The New Zealand Science Curriculum allows for flexibility depending on contextual factors such as school location, interests of students, and teachers’ specialization. The curriculum has the “Nature of Science” as its foundation, which supports students learning the skills essential to a scientist, such as problem-solving and effective communication. The Nature of Science refers to the skills required to work as a scientist, how to communicate science effectively through science-specific vocabulary, and how to participate in debates and issues with a scientific perspective.
School administrators support innovation and risk-taking by teachers, which fosters the “let’s have a go” attitude. In my own classroom, I utilize computer technology to create virtual science lessons that support and encourage students to think for themselves and learn at their own pace. Virtual Lessons are Web-based documents that support learning in and outside the classroom. They include support for students of all abilities by providing digital resources targeted at different levels of thinking. These could include digital flashcards that support vocabulary development, videos that explain the relationships between ideas or facts, and links to websites that allow students to create cartoon animations. The students are then supported by the use of instant messaging, online collaborative documents, and email so they can get support from their peers and myself at anytime. I provide students with various levels of success criteria, which are statements that students and teachers use to evaluate performance. In every lesson I provide the students with three different levels of success criteria, each providing an increase in cognitive demand. The following is an example based on the topic of the carbon cycle:
I can identify the different parts of the carbon cycle.
I can explain how all the parts interact with each other to form the carbon cycle.

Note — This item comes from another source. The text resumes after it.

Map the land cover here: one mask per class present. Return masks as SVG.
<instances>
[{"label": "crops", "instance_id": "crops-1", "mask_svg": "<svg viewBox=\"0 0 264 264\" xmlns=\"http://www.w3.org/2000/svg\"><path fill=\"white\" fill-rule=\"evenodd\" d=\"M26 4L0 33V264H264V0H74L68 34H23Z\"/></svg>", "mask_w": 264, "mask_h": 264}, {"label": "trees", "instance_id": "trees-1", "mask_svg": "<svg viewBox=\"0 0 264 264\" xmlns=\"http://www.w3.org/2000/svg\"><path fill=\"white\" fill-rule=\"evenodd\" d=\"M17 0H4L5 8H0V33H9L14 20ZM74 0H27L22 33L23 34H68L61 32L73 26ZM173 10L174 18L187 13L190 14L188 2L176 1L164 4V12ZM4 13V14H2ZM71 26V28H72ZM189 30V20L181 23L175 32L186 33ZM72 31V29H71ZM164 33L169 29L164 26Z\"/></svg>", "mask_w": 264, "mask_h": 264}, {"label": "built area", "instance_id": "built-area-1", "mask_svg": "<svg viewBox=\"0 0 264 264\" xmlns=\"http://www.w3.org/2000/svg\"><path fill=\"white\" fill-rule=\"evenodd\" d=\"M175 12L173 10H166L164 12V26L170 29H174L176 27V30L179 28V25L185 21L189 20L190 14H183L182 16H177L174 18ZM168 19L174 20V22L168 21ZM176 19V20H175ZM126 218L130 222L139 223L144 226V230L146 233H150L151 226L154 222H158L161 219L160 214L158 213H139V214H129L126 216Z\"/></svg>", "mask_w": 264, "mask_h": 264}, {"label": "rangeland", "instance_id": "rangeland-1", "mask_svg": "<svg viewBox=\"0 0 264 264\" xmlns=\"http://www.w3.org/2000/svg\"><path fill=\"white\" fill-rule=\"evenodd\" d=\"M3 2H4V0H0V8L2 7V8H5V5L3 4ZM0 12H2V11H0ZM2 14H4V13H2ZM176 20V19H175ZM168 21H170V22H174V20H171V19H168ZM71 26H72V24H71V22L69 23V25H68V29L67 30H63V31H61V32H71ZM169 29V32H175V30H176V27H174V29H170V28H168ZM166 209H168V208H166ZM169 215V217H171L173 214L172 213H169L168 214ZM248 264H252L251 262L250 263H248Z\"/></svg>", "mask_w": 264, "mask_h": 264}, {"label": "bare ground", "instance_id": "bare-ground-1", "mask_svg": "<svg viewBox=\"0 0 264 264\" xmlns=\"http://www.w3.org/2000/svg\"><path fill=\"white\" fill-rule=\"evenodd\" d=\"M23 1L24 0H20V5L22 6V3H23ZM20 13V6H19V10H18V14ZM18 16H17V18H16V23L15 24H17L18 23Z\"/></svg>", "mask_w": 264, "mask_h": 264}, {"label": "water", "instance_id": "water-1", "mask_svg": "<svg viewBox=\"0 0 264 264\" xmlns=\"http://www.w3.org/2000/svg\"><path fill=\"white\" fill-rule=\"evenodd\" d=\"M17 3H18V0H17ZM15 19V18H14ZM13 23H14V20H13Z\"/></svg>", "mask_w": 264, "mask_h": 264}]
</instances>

I can predict the effect that removing one part of the carbon cycle has on the environment.
These provide challenge for all abilities and at the same time make it clear what students need to do to be successful. I value creativity and innovation, and this greatly influences the opportunities I provide for students.
My students learn to love to be challenged and to see that all ideas help develop greater understanding. Students value the opportunity to contribute to others’ understanding, and they disengage when a teacher is simply repeating facts or ideas.